Enfermés depuis six semaines, les enfants espagnols ont pu enfin sortir dimanche grâce à l'assouplissement d'un des plus stricts confinements au monde, imposé le 14 mars quand l'épidémie éclatait au grand jour en Espagne.
A pied, en trottinette, en tricycle ou en poussette, souvent masqués, et toujours accompagnés d'un de leurs parents, ils ont égayé de leurs cris les rues restées longtemps silencieuses.
«Je me suis bien amusé», a raconté Ricardo Lopez, 6 ans, après une sortie à Madrid avec sa petite soeur Victoria, 3 ans, et sa maman. «Nous avons joué à cache-cache, on a fait la course. Nous avons trouvé une coccinelle qui s'était perdue, et on l'a mise au milieu des fourmis».
«Pour eux c'est presque comme une excursion. C'est ce qu'ils ont eu de plus distrayant depuis un mois», dit leur papa Miguel Lopez, 40 ans, qui travaille de chez lui pour une agence de publicité dans le quartier de Peñagrande, au nord-ouest de Madrid.
«Ils n'ont pas dormi la nuit dernière. Ils étaient très nerveux», a raconté Diana Pineda, une bibliothécaire de 43 ans, sortie dans le quartier de La Latina, au cœur de Madrid, avec son fils de cinq ans et sa fille de huit ans, qui avait pris sa corde à sauter.
Sautillant à ses côtés, les enfants, tous deux masqués, assurent qu'ils n'ont pas peur de sortir malgré la pandémie.
«Ils savent très bien qu'ils ne peuvent toucher à rien, a assuré Diana. Nous les adultes avons plus peur qu'eux».
Comme pour la première fois
Inmaculada Paredes est sortie pendant une heure dans le quartier madrilène de Monte Carmelo avec ses garçons, Alvaro, sept ans, et Javier quatre ans.
«Il n'y avait pas trop de monde, on a croisé pas mal d'enfants et presque encore plus de chiens, dit cette ingénieure de 47 ans. Les enfants regardaient les fleurs et les fourmis comme si c'était la première fois».
Pour les moins de 14 ans, les sorties sont désormais autorisées une heure par jour, entre 09H00 et 21H00, dans un rayon d'un kilomètre autour du domicile, accompagné d'un seul parent. Et chaque parent ne peut sortir qu'avec trois enfants maximum.
Contrairement aux autres États européens, l'Espagne, troisième pays le plus endeuillé du monde par la maladie derrière le États-Unis et l'Italie avec près de 23.000 morts, avait interdit aux enfants de sortir dès le début du confinement général à mi-mars.

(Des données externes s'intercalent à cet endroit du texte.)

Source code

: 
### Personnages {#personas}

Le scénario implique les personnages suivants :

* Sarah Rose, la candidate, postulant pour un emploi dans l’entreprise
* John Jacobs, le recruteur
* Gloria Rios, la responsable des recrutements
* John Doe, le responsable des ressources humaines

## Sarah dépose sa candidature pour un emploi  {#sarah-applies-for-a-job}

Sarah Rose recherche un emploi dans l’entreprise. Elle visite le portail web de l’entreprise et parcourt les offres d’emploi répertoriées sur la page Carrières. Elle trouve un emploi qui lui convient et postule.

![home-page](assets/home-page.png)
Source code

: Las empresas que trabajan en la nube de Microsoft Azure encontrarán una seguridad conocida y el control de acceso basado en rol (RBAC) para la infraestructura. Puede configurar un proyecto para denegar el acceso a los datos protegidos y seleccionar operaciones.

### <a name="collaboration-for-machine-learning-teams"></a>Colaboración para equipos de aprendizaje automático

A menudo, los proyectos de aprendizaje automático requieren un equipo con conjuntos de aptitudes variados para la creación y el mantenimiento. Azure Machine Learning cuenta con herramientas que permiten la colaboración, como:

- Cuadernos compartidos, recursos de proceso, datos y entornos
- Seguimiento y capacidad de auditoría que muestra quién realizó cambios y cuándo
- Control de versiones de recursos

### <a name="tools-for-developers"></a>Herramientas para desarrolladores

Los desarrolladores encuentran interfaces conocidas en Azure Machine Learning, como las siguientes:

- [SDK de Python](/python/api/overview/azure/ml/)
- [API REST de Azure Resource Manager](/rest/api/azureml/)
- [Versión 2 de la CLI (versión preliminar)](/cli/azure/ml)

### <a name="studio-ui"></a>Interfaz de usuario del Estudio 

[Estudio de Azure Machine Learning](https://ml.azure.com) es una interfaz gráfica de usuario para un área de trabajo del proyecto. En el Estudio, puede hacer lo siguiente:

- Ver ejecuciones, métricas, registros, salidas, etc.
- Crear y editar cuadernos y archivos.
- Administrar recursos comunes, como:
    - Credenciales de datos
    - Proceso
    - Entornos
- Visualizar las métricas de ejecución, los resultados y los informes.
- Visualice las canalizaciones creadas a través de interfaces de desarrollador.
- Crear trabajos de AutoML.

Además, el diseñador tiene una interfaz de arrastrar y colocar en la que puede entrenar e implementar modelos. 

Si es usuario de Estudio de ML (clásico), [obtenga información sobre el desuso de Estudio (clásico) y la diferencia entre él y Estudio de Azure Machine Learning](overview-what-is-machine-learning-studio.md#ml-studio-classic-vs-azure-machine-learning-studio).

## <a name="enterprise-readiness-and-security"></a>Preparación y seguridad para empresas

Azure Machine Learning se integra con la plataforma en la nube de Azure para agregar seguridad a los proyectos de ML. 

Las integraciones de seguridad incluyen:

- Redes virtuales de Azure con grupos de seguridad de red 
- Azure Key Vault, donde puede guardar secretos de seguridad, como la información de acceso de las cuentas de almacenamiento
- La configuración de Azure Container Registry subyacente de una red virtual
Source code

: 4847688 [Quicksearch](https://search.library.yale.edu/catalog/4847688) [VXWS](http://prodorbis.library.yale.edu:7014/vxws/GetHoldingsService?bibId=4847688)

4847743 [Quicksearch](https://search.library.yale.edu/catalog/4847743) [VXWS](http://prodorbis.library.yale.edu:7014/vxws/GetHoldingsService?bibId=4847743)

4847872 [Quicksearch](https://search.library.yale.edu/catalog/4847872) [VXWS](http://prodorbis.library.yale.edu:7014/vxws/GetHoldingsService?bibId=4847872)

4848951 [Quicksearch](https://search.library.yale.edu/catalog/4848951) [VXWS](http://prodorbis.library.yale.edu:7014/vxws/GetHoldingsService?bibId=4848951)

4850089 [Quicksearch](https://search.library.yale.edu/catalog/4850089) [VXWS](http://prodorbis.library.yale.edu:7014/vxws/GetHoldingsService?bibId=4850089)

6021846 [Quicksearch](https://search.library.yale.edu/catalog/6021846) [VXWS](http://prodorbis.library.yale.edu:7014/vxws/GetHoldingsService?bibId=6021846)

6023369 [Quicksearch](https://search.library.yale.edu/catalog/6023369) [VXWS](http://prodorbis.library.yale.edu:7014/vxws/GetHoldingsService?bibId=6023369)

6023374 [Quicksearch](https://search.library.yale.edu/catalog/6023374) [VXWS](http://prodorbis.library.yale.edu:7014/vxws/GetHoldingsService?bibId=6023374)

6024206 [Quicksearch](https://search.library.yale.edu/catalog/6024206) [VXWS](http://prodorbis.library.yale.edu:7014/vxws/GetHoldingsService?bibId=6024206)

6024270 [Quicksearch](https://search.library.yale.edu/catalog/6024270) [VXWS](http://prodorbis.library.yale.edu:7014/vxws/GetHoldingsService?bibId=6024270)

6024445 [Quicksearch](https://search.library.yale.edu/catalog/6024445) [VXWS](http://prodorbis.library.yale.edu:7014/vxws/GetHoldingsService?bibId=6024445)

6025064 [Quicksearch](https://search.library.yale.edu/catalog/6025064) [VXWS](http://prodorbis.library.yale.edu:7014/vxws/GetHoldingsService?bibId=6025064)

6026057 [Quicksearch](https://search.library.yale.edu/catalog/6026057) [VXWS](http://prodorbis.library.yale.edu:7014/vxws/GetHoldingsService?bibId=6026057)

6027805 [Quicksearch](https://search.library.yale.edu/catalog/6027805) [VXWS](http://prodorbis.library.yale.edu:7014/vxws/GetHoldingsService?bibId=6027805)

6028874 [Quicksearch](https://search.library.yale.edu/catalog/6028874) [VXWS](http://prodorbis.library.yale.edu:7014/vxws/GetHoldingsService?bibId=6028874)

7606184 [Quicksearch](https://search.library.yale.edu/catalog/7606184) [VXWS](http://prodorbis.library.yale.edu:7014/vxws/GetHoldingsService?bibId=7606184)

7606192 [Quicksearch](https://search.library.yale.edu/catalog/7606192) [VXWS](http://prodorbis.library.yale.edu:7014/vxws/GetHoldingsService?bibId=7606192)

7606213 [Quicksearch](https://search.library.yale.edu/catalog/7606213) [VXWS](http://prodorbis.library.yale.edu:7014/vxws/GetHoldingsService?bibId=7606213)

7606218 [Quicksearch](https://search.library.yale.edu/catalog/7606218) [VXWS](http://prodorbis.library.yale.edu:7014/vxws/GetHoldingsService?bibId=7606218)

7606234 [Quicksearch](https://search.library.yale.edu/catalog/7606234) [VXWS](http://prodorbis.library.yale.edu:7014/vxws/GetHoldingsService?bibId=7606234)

Le pays venait alors d'enregistrer 63 morts mais le virus y circulait déjà depuis des semaines, selon les experts. L'Espagne compte aujourd'hui plus de 200.000 cas confirmés, plus que tout autre pays d'Europe.
Mais claquemurer les enfants était une mesure de plus en plus critiquée, de nombreux spécialistes soulignant les risques pour leur santé physique et mentale.
L'annonce de cet assouplissement la semaine dernière a pourtant été un fiasco pour le gouvernement.
Il n'avait d'abord autorisé les enfants qu'à accompagner un adulte dans leurs rares sorties autorisées, comme aller au supermarché ou à la pharmacie. Mais devant l'avalanche de critiques, il a fait volte-face en quelques heures et autorisé les promenades.
«Bon sens»
«Tout notre bon sens nous dit que c'est sûr pour les enfants», a commenté Inmaculada Paredes. «Si moi je peux aller dans un supermarché, qui est un endroit fermé, faire une promenade, c'est plus sûr».
Pour elle comme pour Miguel Lopez, cet allègement aurait pu venir plus tôt mais ils disent comprendre la prudence des autorités.
«Beaucoup se sont montrés terriblement irresponsables», a estimé Miguel. «Ceux qui sont partis pour leur maison de campagne malgré tous les avertissements auraient envahi les plages et les parcs si on avait laissé sortir les enfants plus tôt».
«Je pense que la mesure aurait dû arriver peut-être un peu plus tôt mais c'est vrai que les Espagnols et les madrilènes n'ont pas été les meilleurs élèves», a reconnu Inmaculada.
Les plus de 14 ans sont traités comme les adultes, qui ne peuvent sortir que pour les faire les courses indispensables ou promener le chien. A partir du 2 mai, ils pourront comme eux se promener ou faire du sport.
Le confinement a été prolongé jusqu'au 9 mai inclus. Le gouvernement prévoit de l'alléger ensuite par étapes et selon les régions.